Cuneyt Cakir, o árbitro turco renomado (que dentre outros jogos apitou a final do Mundial entre Corinthians 1×0 Chelsea e outras partidas importantíssimas na Europa) sofreu com a catimba de brasileiros e colombianos na partida válida pela Olimpíada Rio 2016. Ou ele mostrava sua autoridade, ou tentava “administrar” o jogo. Me surpreendi ver um 1o tempo tão conversado e não apitado com jogadores de ambas equipes colaborando para um jogo feio de se assistir e chato para se apitar. Creio que tivemos o menor tempo de bola rolando (em um tempo de jogo) de todos os Jogos Olímpicos desta edição. Tão experiente que é (em especial por apitar jogo brigado como Galatasaray x Fenerbahce), tenha sido tão mole nessa ocasião.
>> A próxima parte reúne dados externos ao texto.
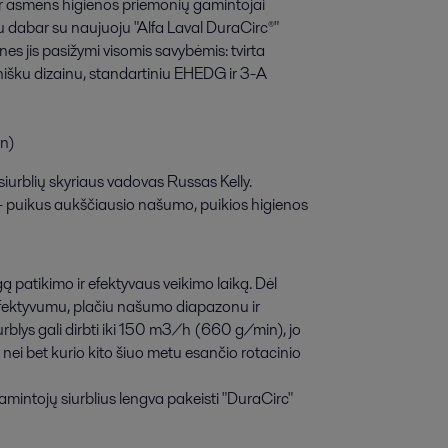
ir asmens higienos priemonių gamintojai 
u dabar su naujuoju "Alfa Laval DuraCirc®" 
es jis pasižymi visomis savybėmis: tvirta 
enišku dizainu, standartiniu EHEDG ir 3-A 
on)
 siurblių skyriaus vadovas Russas Kelly.
, - puikus aukščiausio našumo, puikios higienos
ą patikimo ir efektyvaus veikimo laiką. Dėl
iu efektyvumu, plačiu našumo diapazonu ir
rblys gali dirbti iki 150 m3/h (660 g/min), jo
s nei bet kurio kito šiuo metu esančio rotacinio
amintojų siurblius lengva pakeisti "DuraCirc"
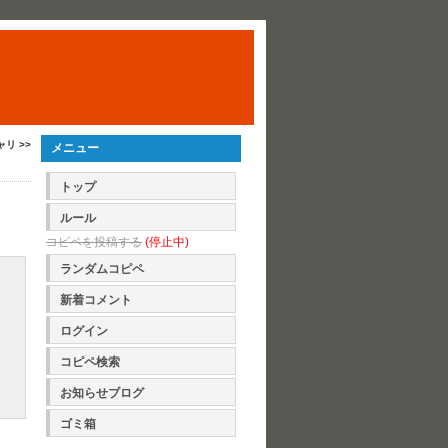
ャリ >>
メニュー
トップ
ルール
コピペを投稿する
(停止中)
ランダムコピペ
新着コメント
ログイン
コピペ検索
お知らせブログ
ゴミ箱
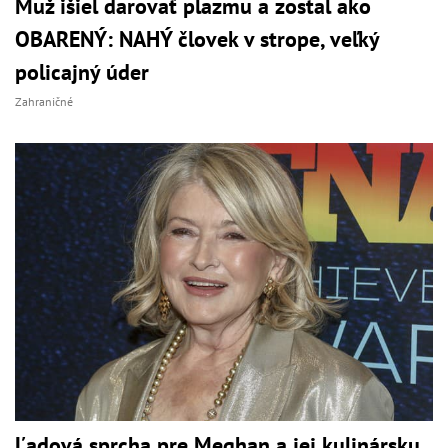
Muž išiel darovať plazmu a zostal ako
OBARENÝ: NAHÝ človek v strope, veľký
policajný úder
Zahraničné
Ľadová sprcha pre Meghan a jej kulinársku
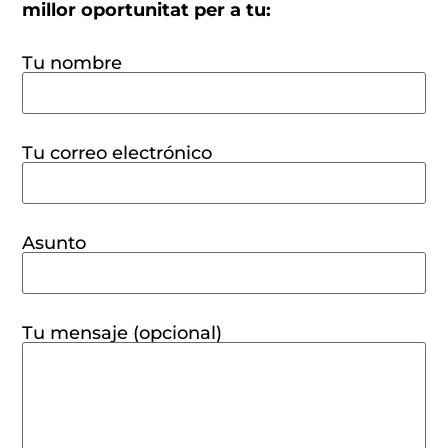
millor oportunitat per a tu:
Tu nombre
Tu correo electrónico
Asunto
Tu mensaje (opcional)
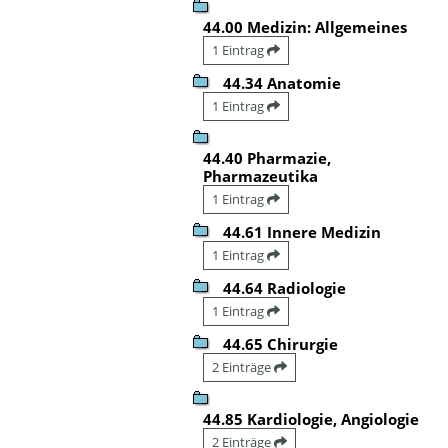
44.00 Medizin: Allgemeines
1 Eintrag
44.34 Anatomie
1 Eintrag
44.40 Pharmazie,
Pharmazeutika
1 Eintrag
44.61 Innere Medizin
1 Eintrag
44.64 Radiologie
1 Eintrag
44.65 Chirurgie
2 Einträge
44.85 Kardiologie, Angiologie
2 Einträge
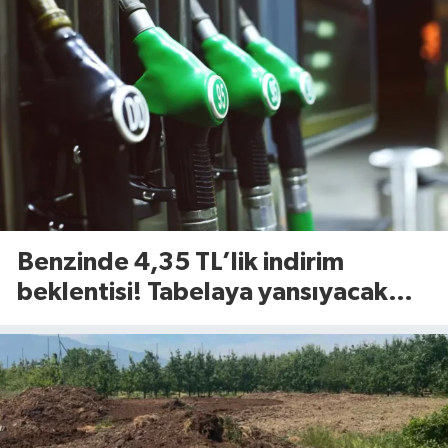
Benzinde 4,35 TL’lik indirim
beklentisi! Tabelaya yansıyacak
mı?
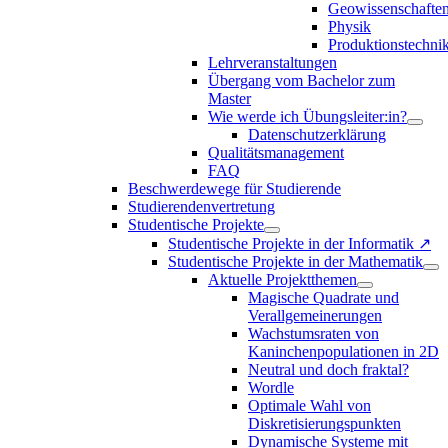
Geowissenschafte
Physik
Produktionstechni
Lehrveranstaltungen
Übergang vom Bachelor zum
Master
Wie werde ich Übungsleiter:in?
Datenschutzerklärung
Qualitätsmanagement
FAQ
Beschwerdewege für Studierende
Studierendenvertretung
Studentische Projekte
Studentische Projekte in der Informatik ↗
Studentische Projekte in der Mathematik
Aktuelle Projektthemen
Magische Quadrate und
Verallgemeinerungen
Wachstumsraten von
Kaninchenpopulationen in 2D
Neutral und doch fraktal?
Wordle
Optimale Wahl von
Diskretisierungspunkten
Dynamische Systeme mit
Caio Max Augusto Vieira, árbitro que estreou no Brasileirão da Série A no Morumbi, foi a agradável surpresa na vitória do Fogão sobre o Tricolor. Apitou certinho, fez o be-a-bá muito bem e foi testado demais pelos jogadores. Aliás, o comportamento de jogadores são-paulinos e botafoguenses enchendo o saco do juizão a todo instante é reprovável. Não tem nome mas foi perfeito. Só não sei se no gol de Sassá ele advertiu o atleta com cartão amarelo (como pede a regra, por ter tirado a camisa). Como escrevo no dia dos pais, confesso que não me preocupei em ver a súmula já que as imagens de TV não mostraram.

Na semana em que os FIFAs não apitaram, foi a grata surpresa na rodada.